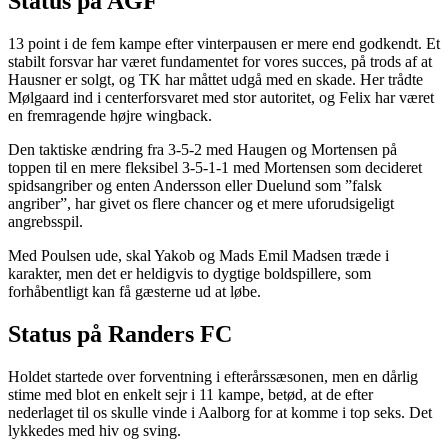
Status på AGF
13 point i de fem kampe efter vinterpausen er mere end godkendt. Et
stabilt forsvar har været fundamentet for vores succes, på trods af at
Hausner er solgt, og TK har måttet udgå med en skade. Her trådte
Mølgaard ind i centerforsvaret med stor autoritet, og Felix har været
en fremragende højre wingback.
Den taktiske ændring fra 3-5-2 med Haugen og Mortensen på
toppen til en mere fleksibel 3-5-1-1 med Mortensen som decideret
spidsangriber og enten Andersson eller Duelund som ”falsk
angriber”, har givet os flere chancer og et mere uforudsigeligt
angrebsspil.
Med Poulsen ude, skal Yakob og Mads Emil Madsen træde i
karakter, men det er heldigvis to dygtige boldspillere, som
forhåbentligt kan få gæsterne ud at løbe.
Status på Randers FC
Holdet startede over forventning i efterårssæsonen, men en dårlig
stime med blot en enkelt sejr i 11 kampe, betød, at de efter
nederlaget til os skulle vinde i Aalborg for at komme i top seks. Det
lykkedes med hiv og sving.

* * * * *

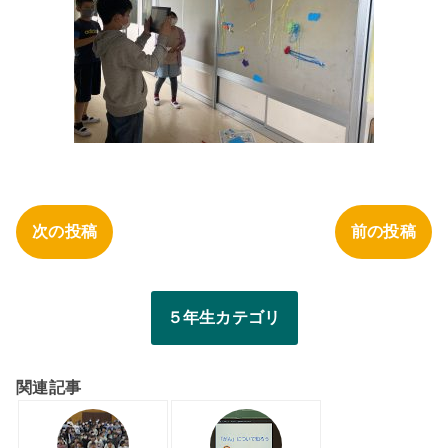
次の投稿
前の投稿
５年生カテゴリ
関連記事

* * * * *

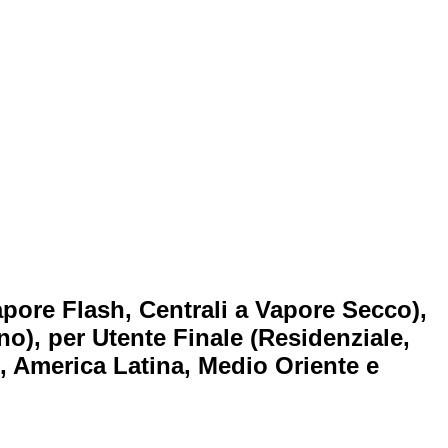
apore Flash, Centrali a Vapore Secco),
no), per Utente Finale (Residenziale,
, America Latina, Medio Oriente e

* * * * *

— INSTRUCTION —
Using the material, count the lines where the word "mere" appears. Give the number by itself.

— RESULT BELOW —
3